Marissa Kurtimah

Personal information
- Born: May 25, 1994 (age 32) Songo, Sierra Leone

Sport
- Country: Canada
- Sport: Athletics
- Event: Sprints

Achievements and titles
- Personal best: 100m: 11.34

= Marissa Kurtimah =

Sierra Leone-Canadian athletics competitor (born 1994)

Marissa Kurtimah (born May 25, 1994 in Songo, Sierra Leone) is a Sierra Leone-Canadian track and field athlete competing in the sprint events, predominantly the 100m event. Kurtimah fled her country of birth (due to the civil war) in 2002 at 8 years old along with her family. They settled in Guelph, Ontario where she competed in high school for Guelph CVI, winning two 100m titles. She was encouraged to try out for the sport by a teacher who saw Olympic potential in her.

After high school, Kurtimah competed at the University of Guelph where she won the 60m at the Canadian Interuniversity Sports championships.
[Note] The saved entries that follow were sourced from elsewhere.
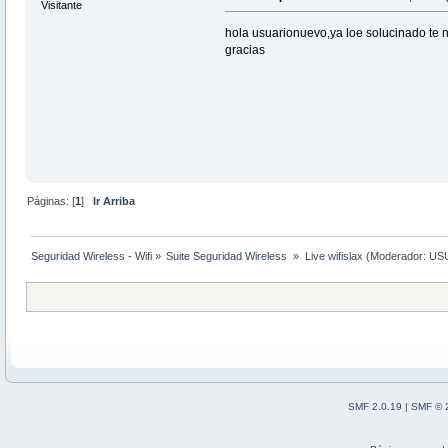
Visitante
hola usuarionuevo,ya loe solucinado te n
gracias
Páginas: [
1
]
Ir Arriba
Seguridad Wireless - Wifi
»
Suite Seguridad Wireless 
»
Live wifislax
(Moderador:
US
SMF 2.0.19
|
SMF ©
In 2014, she transferred to Missouri State University, where in her sophomore year she won All-Missouri Valley Conference honors in the 60m and 200m during the indoor season and the 100m, 200m, and 4x100 relay during the outdoor season. Kurtimah was officially named to Canada's Olympic team as part of the 4x100 meters relay team in July 2016, though she did not ultimately compete at the 2016 Olympics.